IF 4.3 2区 生物学 Pub Date : 2023-08-29 eCollection Date: 2023-08-01 DOI: 10.1371/journal.pcbi.1011393
Nikos I Bosse, Sam Abbott, Anne Cori, Edwin van Leeuwen, Johannes Bracher, Sebastian Funk

Forecast evaluation is essential for the development of predictive epidemic models and can inform their use for public health decision-making. Common scores to evaluate epidemiological forecasts are the Continuous Ranked Probability Score (CRPS) and the Weighted Interval Score (WIS), which can be seen as measures of the absolute distance between the forecast distribution and the observation. However, applying these scores directly to predicted and observed incidence counts may not be the most appropriate due to the exponential nature of epidemic processes and the varying magnitudes of observed values across space and time.

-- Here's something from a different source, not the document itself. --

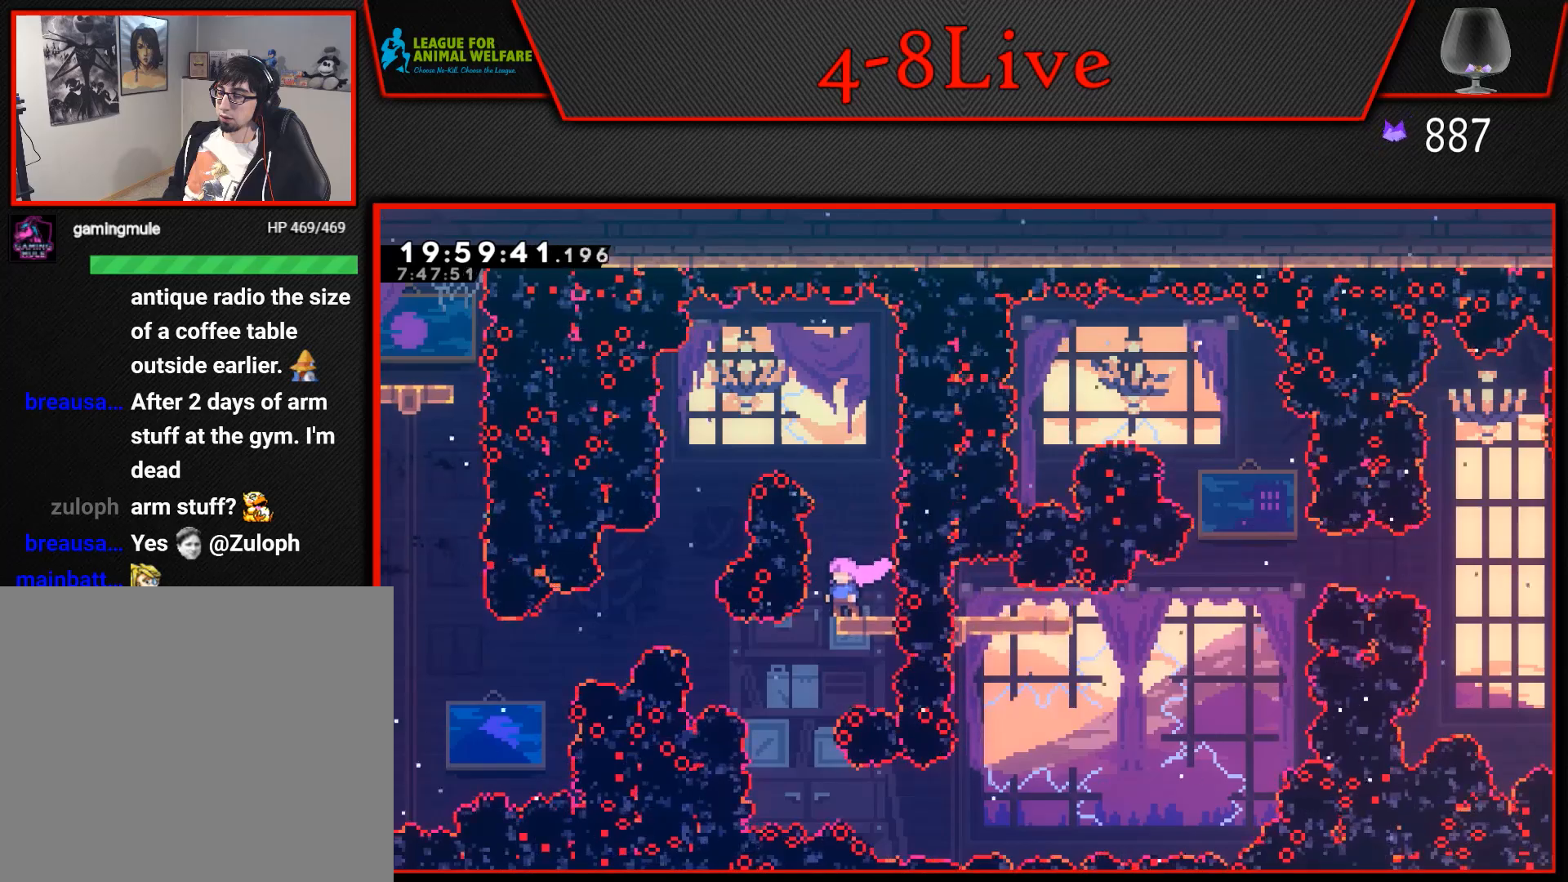
{"buttons": [], "events": []}
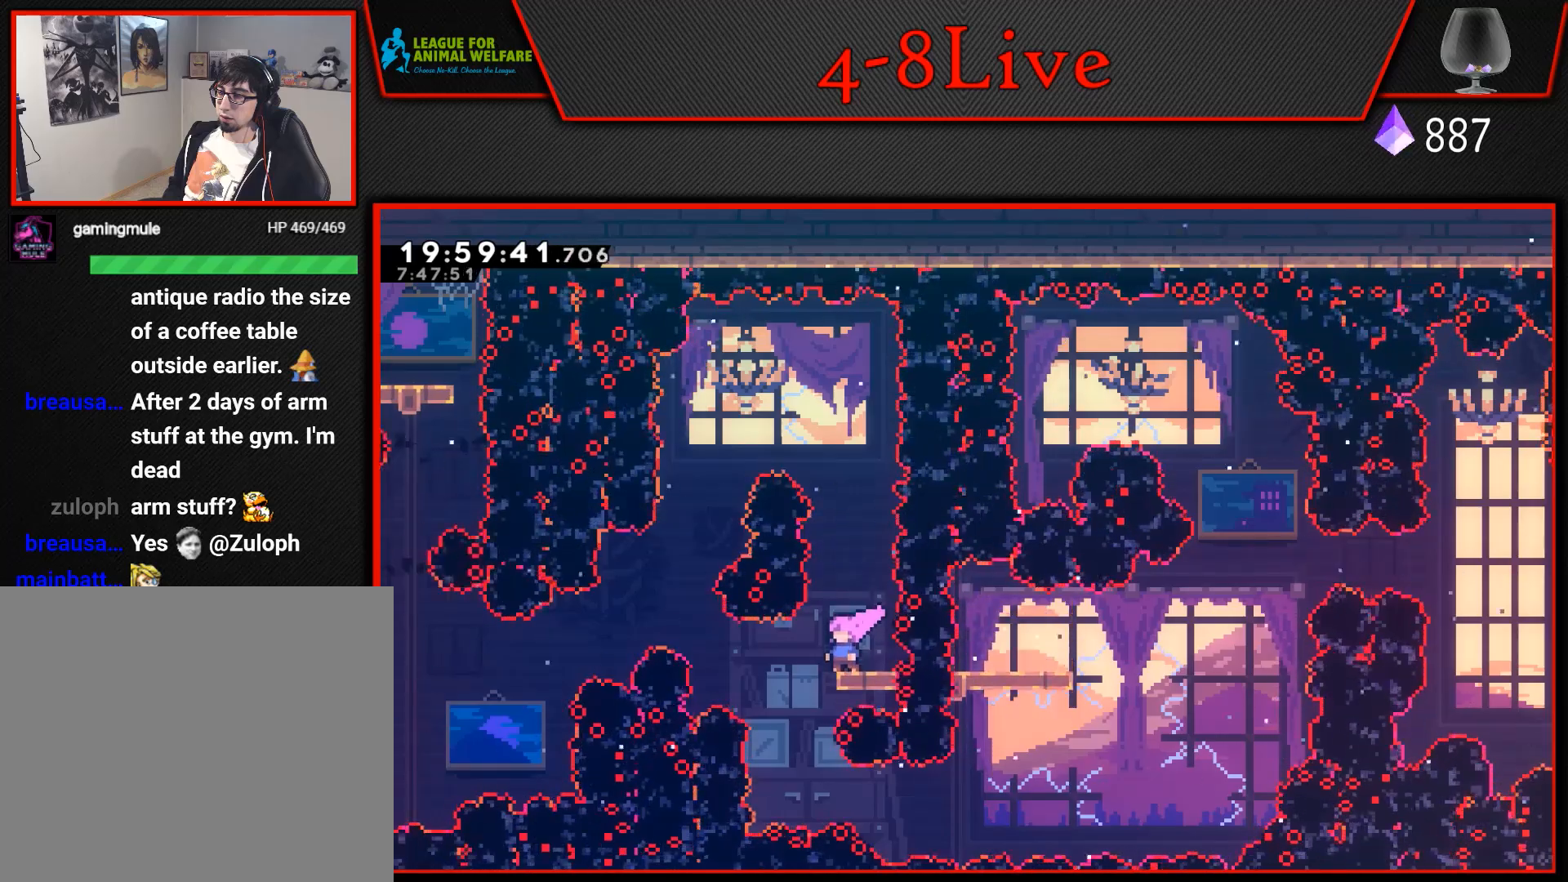
{"buttons": ["DPAD_RIGHT"], "events": [[317, "DPAD_LEFT", "down"], [433, "DPAD_LEFT", "up"], [500, "DPAD_RIGHT", "down"]]}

In this paper, we argue that transforming counts before applying scores such as the CRPS or WIS can effectively mitigate these difficulties and yield epidemiologically meaningful and easily interpretable results. Using the CRPS on log-transformed values as an example, we list three attractive properties: Firstly, it can be interpreted as a probabilistic version of a relative error. Secondly, it reflects how well models predicted the time-varying epidemic growth rate. And lastly, using arguments on variance-stabilizing transformations, it can be shown that under the assumption of a quadratic mean-variance relationship, the logarithmic transformation leads to expected CRPS values which are independent of the order of magnitude of the predicted quantity. Applying a transformation of log(x + 1) to data and forecasts from the European COVID-19 Forecast Hub, we find that it changes model rankings regardless of stratification by forecast date, location or target types. Situations in which models missed the beginning of upward swings are more strongly emphasised while failing to predict a downturn following a peak is less severely penalised when scoring transformed forecasts as opposed to untransformed ones. We conclude that appropriate transformations, of which the natural logarithm is only one particularly attractive option, should be considered when assessing the performance of different models in the context of infectious disease incidence.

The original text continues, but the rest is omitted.